• [Work instruction] In the material below, find every line with "marks" and pull it out.
____ Raw data
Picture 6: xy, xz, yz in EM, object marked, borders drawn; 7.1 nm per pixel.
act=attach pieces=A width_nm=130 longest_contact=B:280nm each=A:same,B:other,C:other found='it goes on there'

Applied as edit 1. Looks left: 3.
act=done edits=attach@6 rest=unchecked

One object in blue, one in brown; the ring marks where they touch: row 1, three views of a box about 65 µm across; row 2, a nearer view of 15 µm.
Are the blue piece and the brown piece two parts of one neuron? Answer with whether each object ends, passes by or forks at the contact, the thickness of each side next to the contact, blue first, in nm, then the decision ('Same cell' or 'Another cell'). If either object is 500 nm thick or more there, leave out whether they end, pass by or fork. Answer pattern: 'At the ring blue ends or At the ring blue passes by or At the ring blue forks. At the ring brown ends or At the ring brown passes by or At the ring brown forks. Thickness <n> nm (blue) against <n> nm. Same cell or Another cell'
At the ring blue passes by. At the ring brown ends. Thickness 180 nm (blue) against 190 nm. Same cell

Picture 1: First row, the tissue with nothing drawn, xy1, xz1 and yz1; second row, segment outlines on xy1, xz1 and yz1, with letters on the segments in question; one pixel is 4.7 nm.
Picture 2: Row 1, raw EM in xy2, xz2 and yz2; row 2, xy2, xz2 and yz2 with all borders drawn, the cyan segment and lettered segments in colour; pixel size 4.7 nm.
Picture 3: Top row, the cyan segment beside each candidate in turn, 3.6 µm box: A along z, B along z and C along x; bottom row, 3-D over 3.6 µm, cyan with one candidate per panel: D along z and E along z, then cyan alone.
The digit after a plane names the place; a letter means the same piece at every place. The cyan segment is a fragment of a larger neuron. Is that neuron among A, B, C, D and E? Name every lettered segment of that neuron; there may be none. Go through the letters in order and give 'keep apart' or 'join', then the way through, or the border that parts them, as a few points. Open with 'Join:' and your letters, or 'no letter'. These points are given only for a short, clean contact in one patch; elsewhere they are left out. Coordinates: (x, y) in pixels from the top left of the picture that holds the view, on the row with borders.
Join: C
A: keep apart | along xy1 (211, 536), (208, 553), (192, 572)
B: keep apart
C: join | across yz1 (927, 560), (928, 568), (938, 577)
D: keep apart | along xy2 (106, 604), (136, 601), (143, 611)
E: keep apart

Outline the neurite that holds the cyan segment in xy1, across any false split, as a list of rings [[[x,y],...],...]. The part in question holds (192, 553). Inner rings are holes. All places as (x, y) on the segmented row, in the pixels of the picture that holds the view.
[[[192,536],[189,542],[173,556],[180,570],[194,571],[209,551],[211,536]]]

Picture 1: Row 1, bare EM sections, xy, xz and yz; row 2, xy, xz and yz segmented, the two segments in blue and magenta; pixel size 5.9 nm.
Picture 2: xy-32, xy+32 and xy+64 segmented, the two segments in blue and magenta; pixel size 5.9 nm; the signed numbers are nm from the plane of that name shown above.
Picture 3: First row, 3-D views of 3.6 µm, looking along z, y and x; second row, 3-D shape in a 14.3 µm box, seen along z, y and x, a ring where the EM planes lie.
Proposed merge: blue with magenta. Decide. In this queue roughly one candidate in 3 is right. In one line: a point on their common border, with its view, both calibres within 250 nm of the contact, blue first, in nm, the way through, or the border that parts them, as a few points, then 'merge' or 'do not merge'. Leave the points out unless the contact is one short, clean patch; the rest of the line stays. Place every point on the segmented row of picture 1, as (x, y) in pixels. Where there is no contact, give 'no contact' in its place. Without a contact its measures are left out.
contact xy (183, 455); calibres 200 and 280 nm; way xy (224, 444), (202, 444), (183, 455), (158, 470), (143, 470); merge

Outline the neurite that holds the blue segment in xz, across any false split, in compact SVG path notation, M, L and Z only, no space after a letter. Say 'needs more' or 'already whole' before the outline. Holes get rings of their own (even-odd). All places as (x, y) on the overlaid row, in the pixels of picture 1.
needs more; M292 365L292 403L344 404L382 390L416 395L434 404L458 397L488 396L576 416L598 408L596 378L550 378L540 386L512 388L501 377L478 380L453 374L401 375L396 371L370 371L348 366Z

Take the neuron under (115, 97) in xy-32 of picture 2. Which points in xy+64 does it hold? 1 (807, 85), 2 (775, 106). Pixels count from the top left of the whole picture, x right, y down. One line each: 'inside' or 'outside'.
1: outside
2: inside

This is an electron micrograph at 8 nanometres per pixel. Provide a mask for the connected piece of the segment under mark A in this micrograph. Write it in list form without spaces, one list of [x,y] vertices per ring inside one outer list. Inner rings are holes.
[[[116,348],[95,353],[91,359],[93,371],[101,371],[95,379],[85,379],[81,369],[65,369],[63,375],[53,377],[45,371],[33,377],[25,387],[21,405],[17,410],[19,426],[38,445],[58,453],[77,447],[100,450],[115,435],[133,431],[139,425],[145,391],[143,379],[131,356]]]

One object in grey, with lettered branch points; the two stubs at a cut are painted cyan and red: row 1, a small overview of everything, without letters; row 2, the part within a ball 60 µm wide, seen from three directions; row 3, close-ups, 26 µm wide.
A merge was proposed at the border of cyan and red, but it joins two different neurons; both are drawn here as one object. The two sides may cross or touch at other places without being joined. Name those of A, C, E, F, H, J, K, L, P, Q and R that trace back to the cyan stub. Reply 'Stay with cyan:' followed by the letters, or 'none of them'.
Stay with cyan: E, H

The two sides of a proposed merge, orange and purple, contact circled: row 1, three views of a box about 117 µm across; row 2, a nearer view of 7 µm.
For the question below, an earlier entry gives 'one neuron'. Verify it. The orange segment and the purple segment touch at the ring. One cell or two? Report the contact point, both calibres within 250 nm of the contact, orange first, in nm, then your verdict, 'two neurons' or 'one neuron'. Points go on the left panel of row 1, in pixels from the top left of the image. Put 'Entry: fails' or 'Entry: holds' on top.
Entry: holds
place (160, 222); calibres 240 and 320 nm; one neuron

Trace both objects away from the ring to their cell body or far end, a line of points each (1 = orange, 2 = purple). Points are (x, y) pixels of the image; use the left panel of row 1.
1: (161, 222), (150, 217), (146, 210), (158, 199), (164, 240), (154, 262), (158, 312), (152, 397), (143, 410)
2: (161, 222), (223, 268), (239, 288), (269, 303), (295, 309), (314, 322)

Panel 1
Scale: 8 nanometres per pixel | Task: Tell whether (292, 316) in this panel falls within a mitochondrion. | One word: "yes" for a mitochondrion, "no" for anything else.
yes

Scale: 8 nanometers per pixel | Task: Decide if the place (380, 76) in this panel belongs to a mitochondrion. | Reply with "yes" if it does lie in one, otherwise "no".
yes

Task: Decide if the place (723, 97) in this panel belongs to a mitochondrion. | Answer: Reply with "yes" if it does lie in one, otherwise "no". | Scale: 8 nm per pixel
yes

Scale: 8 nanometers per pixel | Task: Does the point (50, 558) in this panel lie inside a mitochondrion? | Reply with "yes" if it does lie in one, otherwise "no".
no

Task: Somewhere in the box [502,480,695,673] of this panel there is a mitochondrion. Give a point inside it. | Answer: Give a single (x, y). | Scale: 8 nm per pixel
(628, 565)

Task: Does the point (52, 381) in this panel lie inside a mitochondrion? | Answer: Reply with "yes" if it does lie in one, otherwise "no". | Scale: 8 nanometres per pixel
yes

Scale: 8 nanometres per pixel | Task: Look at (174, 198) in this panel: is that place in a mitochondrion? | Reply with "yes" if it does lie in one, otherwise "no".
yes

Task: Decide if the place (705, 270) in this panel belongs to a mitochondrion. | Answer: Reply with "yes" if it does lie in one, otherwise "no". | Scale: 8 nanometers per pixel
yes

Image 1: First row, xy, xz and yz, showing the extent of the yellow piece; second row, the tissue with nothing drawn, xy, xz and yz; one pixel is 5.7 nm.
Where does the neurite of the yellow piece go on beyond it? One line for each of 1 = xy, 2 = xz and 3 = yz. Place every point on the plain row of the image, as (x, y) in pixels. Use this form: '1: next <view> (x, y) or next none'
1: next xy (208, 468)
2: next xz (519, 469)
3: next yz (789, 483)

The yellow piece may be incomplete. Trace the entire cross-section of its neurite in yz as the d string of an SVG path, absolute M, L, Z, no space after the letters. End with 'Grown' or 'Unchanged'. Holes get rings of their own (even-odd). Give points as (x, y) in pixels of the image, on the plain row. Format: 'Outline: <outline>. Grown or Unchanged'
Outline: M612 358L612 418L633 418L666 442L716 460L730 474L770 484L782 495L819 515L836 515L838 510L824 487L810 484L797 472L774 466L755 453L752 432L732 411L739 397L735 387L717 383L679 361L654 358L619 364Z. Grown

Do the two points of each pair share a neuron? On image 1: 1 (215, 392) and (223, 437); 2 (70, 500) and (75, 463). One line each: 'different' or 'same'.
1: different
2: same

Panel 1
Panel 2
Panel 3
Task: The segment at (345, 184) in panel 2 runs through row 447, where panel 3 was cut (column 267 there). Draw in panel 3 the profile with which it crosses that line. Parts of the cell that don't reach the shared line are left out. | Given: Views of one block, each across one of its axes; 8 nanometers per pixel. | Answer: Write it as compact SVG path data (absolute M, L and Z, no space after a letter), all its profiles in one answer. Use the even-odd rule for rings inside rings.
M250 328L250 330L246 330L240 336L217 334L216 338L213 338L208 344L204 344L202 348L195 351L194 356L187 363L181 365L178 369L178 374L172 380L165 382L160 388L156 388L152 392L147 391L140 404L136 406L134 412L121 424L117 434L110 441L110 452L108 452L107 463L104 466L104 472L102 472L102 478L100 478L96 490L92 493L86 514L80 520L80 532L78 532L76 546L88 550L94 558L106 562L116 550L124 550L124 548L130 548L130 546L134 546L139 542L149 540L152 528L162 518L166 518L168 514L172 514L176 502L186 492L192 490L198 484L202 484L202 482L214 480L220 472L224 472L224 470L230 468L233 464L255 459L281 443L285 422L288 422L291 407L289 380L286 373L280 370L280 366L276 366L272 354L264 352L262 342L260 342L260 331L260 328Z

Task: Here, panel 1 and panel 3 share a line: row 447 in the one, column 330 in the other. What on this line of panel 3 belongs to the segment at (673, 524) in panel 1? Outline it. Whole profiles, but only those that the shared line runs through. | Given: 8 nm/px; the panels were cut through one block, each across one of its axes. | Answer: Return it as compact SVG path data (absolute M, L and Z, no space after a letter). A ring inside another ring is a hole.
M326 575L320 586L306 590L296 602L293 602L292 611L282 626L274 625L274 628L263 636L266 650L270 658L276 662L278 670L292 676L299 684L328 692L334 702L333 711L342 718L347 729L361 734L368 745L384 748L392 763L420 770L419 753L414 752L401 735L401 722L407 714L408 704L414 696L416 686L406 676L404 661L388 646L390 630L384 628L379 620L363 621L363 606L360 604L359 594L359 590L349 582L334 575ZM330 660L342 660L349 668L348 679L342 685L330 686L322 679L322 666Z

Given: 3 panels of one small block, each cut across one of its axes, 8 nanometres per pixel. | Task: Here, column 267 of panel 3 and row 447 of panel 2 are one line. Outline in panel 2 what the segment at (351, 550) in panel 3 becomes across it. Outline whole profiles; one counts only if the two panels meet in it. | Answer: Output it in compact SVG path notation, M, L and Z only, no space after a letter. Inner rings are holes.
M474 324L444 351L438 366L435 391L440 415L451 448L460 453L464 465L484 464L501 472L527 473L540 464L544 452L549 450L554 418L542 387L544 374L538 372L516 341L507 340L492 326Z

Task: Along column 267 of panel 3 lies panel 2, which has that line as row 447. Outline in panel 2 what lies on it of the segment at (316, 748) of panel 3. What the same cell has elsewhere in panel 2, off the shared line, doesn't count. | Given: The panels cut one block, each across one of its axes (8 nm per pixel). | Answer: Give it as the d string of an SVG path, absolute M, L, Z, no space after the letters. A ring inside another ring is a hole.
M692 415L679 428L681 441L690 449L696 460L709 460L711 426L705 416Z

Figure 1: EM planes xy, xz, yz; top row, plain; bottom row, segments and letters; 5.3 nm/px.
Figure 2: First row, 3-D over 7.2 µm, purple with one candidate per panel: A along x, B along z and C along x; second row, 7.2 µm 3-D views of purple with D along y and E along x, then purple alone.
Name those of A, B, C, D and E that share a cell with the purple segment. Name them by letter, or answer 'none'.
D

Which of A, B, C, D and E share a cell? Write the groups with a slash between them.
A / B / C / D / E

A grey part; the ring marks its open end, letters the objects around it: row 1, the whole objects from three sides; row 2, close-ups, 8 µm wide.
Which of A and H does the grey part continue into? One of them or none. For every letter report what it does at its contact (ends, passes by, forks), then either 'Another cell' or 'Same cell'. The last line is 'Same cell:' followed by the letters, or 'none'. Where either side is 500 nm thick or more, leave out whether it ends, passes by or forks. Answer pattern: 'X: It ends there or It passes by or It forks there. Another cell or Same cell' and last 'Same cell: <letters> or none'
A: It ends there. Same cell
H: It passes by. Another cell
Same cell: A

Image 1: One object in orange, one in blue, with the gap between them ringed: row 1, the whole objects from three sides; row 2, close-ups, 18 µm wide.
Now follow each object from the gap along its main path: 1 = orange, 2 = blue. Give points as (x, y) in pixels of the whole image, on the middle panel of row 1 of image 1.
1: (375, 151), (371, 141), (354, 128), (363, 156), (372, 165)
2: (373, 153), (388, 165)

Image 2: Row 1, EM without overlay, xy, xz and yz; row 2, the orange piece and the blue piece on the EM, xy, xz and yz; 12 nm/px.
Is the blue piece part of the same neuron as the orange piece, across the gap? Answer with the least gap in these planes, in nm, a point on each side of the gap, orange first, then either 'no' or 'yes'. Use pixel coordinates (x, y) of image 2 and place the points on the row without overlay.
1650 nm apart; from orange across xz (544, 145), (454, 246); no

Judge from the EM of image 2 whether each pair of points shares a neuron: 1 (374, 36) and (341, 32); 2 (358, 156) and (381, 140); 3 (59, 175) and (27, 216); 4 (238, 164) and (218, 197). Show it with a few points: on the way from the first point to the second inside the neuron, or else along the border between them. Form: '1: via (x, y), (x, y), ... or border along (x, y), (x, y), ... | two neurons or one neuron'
________
• [Expected answer]
One object in blue, one in brown; the ring marks where they touch: row 1, three views of a box about 65 µm across; row 2, a nearer view of 15 µm.
A grey part; the ring marks its open end, letters the objects around it: row 1, the whole objects from three sides; row 2, close-ups, 8 µm wide.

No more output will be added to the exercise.